═══ Supplied records ═══

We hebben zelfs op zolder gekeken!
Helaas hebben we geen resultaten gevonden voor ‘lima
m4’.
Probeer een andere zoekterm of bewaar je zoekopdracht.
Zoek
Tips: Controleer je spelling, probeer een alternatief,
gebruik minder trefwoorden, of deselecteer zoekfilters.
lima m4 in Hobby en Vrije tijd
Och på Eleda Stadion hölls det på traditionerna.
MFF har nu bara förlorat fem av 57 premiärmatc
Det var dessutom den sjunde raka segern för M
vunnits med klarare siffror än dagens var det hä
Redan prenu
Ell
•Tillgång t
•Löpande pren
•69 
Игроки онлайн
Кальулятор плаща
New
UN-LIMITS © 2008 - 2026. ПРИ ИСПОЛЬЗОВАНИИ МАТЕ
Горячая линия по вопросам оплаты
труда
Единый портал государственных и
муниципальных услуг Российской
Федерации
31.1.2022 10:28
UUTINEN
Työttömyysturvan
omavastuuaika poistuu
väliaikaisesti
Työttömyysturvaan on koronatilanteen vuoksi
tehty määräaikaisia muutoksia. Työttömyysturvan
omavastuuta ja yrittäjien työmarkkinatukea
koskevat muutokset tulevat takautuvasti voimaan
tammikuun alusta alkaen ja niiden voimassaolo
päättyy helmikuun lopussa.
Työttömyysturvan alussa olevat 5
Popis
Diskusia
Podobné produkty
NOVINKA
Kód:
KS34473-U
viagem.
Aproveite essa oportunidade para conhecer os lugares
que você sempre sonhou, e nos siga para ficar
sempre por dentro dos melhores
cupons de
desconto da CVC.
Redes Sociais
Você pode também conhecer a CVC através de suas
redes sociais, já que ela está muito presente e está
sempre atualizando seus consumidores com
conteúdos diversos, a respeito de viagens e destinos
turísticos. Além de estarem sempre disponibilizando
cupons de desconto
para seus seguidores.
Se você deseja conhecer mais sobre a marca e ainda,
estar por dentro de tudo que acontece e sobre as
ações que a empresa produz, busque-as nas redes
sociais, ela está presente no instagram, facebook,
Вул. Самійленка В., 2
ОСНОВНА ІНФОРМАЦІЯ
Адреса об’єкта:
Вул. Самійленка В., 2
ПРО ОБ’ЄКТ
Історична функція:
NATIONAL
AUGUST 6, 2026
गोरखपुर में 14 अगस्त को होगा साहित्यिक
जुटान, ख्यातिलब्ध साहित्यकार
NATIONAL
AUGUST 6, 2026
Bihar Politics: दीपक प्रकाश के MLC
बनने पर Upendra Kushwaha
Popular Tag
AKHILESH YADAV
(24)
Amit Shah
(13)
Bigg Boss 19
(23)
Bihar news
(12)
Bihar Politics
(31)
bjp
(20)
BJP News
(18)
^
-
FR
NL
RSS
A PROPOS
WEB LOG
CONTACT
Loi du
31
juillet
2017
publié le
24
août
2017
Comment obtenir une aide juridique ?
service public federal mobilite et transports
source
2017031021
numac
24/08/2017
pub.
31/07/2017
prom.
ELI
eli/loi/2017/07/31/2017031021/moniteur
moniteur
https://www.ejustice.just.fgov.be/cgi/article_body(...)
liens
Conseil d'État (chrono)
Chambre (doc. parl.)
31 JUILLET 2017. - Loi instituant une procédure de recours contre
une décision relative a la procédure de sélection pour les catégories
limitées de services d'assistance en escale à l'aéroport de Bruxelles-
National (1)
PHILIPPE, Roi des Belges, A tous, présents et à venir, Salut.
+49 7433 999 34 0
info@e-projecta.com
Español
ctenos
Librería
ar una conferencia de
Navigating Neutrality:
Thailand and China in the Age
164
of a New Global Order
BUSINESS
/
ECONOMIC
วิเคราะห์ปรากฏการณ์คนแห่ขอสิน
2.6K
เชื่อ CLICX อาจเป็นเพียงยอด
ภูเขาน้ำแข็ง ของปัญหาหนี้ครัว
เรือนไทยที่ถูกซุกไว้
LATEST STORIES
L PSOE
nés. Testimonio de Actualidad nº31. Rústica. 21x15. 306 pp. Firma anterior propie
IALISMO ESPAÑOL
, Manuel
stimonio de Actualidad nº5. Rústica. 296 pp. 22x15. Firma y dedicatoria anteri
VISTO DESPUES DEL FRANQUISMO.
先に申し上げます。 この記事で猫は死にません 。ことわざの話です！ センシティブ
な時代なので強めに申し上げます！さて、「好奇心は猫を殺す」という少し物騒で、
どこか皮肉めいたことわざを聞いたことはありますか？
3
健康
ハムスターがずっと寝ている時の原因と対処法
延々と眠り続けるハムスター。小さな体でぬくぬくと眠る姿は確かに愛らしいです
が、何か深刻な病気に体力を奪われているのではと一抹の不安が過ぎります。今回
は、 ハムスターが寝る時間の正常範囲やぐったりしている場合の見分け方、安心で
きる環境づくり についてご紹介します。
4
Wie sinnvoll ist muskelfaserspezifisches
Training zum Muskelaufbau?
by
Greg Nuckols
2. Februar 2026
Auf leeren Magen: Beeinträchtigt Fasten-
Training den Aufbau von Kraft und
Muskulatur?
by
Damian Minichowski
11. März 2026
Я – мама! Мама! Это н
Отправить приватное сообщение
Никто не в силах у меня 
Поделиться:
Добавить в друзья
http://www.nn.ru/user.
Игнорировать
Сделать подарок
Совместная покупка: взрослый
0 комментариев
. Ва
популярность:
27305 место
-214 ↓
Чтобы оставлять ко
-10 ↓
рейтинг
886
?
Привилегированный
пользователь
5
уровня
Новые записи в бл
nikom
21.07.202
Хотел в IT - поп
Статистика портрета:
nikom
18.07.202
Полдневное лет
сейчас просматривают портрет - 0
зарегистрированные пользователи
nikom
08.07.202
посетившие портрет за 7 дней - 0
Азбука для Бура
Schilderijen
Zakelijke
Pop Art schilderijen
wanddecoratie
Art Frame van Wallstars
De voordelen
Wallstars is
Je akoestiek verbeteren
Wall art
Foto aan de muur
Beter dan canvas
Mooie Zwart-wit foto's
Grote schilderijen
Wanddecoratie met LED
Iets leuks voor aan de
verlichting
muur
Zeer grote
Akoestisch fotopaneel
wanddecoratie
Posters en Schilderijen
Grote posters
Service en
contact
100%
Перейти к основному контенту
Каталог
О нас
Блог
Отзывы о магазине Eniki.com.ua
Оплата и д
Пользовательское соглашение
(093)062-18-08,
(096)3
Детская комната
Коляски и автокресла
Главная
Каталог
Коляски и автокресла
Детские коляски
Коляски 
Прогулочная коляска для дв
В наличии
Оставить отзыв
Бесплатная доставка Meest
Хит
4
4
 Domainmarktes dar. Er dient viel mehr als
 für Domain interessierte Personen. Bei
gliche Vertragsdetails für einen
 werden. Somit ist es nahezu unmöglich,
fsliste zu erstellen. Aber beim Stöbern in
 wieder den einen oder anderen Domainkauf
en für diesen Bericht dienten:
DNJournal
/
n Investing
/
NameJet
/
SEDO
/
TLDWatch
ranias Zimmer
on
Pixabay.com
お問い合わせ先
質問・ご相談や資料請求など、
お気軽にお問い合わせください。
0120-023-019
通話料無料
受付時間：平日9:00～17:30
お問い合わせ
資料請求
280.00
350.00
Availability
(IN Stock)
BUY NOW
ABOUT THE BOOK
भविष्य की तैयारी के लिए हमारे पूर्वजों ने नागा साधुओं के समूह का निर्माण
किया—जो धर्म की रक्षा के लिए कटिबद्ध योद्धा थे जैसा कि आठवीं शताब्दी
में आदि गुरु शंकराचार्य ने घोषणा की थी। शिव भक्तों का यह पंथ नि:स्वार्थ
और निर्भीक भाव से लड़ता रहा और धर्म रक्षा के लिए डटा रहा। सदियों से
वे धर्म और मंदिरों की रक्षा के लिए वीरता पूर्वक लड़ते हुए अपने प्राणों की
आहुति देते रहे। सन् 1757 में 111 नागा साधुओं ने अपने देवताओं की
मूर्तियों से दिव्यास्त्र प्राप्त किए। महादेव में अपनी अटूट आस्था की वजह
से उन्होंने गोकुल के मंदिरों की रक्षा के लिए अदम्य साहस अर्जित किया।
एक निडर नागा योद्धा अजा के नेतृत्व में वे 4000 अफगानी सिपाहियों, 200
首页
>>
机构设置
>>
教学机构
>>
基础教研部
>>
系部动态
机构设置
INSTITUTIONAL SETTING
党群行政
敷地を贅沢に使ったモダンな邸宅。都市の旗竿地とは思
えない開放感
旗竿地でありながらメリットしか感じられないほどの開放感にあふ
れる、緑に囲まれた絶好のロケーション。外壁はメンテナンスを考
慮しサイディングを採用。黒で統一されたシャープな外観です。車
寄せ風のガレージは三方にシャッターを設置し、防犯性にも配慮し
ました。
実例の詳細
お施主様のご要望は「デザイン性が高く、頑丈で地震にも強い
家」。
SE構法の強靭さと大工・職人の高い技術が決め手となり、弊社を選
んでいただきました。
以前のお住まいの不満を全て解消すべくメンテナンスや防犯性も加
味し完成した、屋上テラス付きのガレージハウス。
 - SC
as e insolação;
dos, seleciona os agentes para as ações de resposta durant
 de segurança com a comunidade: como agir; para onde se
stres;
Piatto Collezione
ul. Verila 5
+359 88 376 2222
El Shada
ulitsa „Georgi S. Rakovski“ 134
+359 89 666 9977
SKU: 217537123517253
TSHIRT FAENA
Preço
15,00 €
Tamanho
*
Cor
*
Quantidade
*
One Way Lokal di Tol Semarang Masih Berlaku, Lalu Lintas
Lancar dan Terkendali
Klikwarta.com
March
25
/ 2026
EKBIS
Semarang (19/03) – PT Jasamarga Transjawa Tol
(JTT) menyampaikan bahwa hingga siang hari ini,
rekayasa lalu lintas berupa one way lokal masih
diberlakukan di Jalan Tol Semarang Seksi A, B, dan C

═══

◆ Task directions: Reproduce verbatim the lines of the collected data entries from the first line through the line containing "que você sempre sonhou, e nos siga para ficar", both ends inclusive.

◆ Task answer:
We hebben zelfs op zolder gekeken!
Helaas hebben we geen resultaten gevonden voor ‘lima
m4’.
Probeer een andere zoekterm of bewaar je zoekopdracht.
Zoek
Tips: Controleer je spelling, probeer een alternatief,
gebruik minder trefwoorden, of deselecteer zoekfilters.
lima m4 in Hobby en Vrije tijd
Och på Eleda Stadion hölls det på traditionerna.
MFF har nu bara förlorat fem av 57 premiärmatc
Det var dessutom den sjunde raka segern för M
vunnits med klarare siffror än dagens var det hä
Redan prenu
Ell
•Tillgång t
•Löpande pren
•69 
Игроки онлайн
Кальулятор плаща
New
UN-LIMITS © 2008 - 2026. ПРИ ИСПОЛЬЗОВАНИИ МАТЕ
Горячая линия по вопросам оплаты
труда
Единый портал государственных и
муниципальных услуг Российской
Федерации
31.1.2022 10:28
UUTINEN
Työttömyysturvan
omavastuuaika poistuu
väliaikaisesti
Työttömyysturvaan on koronatilanteen vuoksi
tehty määräaikaisia muutoksia. Työttömyysturvan
omavastuuta ja yrittäjien työmarkkinatukea
koskevat muutokset tulevat takautuvasti voimaan
tammikuun alusta alkaen ja niiden voimassaolo
päättyy helmikuun lopussa.
Työttömyysturvan alussa olevat 5
Popis
Diskusia
Podobné produkty
NOVINKA
Kód:
KS34473-U
viagem.
Aproveite essa oportunidade para conhecer os lugares
que você sempre sonhou, e nos siga para ficar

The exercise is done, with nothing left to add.